Dynamic tool management ensures that latency does not increase significantly with the number of tools; latency increased by only ~20% with 40 tools.
VoxMind maintained general dialogue quality on VoiceBench without degradation from Agent training.

Highlights & Insights¶

Formal definition of End-to-End Speech Agents fills a gap in the field—the four-dimensional framework (Profile, Memory, Planning, Action) provides a standard for subsequent research.
Asynchronous parallel dynamic tool management is an elegant design—the auxiliary model and main model share reasoning trajectories while retrieving independently, achieving a decoupling of capability and efficiency.
Inverse conditional generation of reasoning trajectories is a practical data construction method—generating reasoning processes from existing Q&A pairs is more efficient than manual annotation.

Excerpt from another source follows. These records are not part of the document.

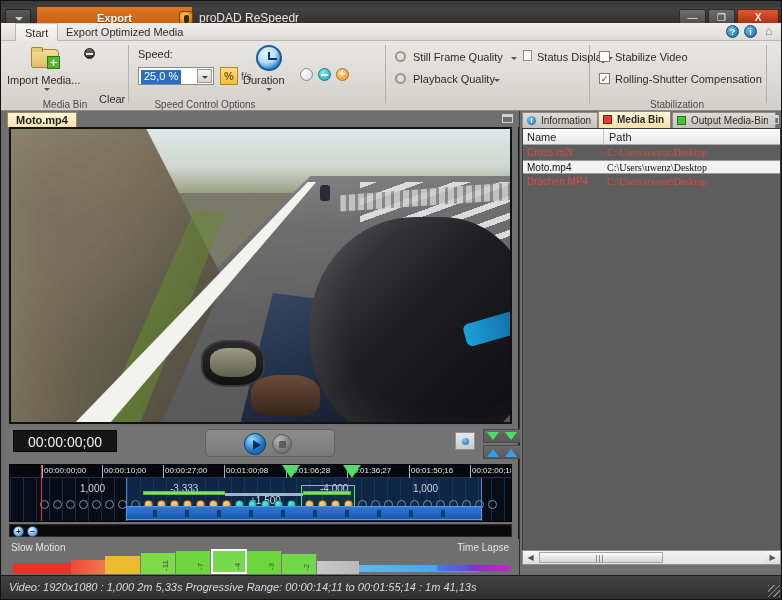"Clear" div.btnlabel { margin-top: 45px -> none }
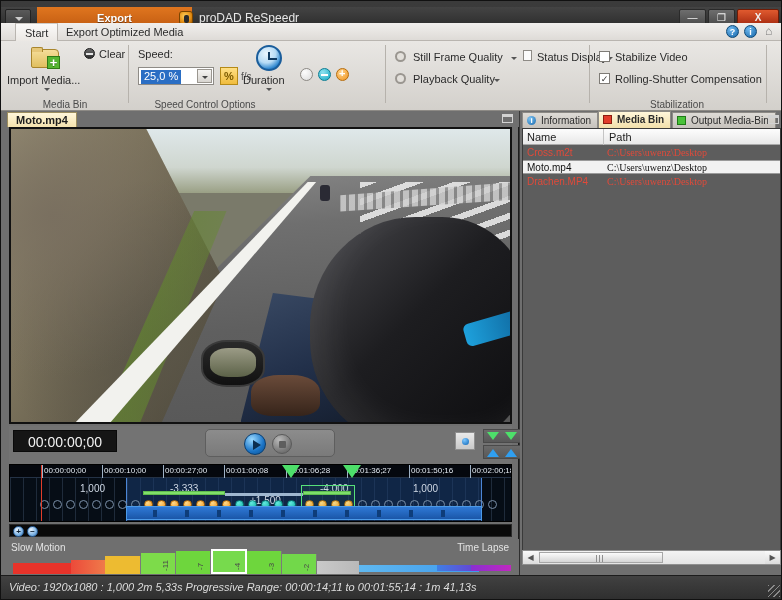"Sub-Frame Mode:" div.lbl { html: none -> <div>Sub-Frame Mode:</div> }
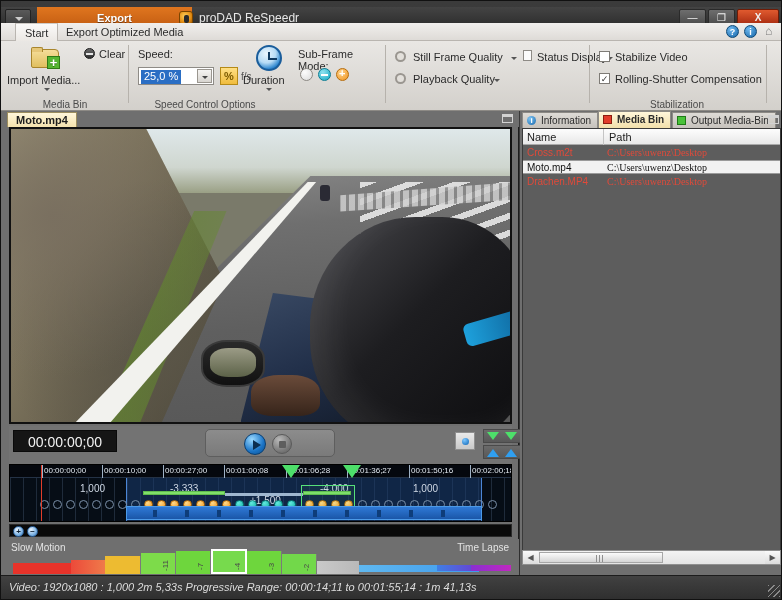"Video: 1920x1080 : 1,000 2m" .statustext { font-style: italic -> none }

Limitations & Future Work¶

AgentChat data is primarily synthesized via TTS, which may lack the richness of natural speech.
Evaluation is mainly performed on custom test sets, lacking a community-recognized speech agent benchmark.
The impact of the auxiliary LLM's selection and scale on overall performance has not been fully ablated.
Streaming reasoning scenarios (starting reasoning while the user is still speaking) have not been explored.

vs Cascaded Systems (Qwen3+Whisper): Cascaded systems utilize the agent capabilities of text LLMs but lose paralinguistic information and increase latency; VoxMind maintains end-to-end advantages.
vs WavRAG/Stream RAG: These only support single agent functions like retrieval augmentation; VoxMind supports full tool calling and reasoning planning.
vs Gemini-2.5-pro: While the closed-source model has advantages in individual capabilities, VoxMind surpasses it in overall agent tasks and is open-source and deployable.

Rating¶

Novelty: ⭐⭐⭐⭐⭐ First systematic end-to-end speech agent framework; complete definition, data, and method.
Experimental Thoroughness: ⭐⭐⭐⭐ Comprehensive comparisons but lacks community standard benchmarks.
Writing Quality: ⭐⭐⭐⭐ Clear formal definitions and intuitive architecture diagrams.
Value: ⭐⭐⭐⭐⭐ Open-source framework and dataset significantly advance the speech agent field.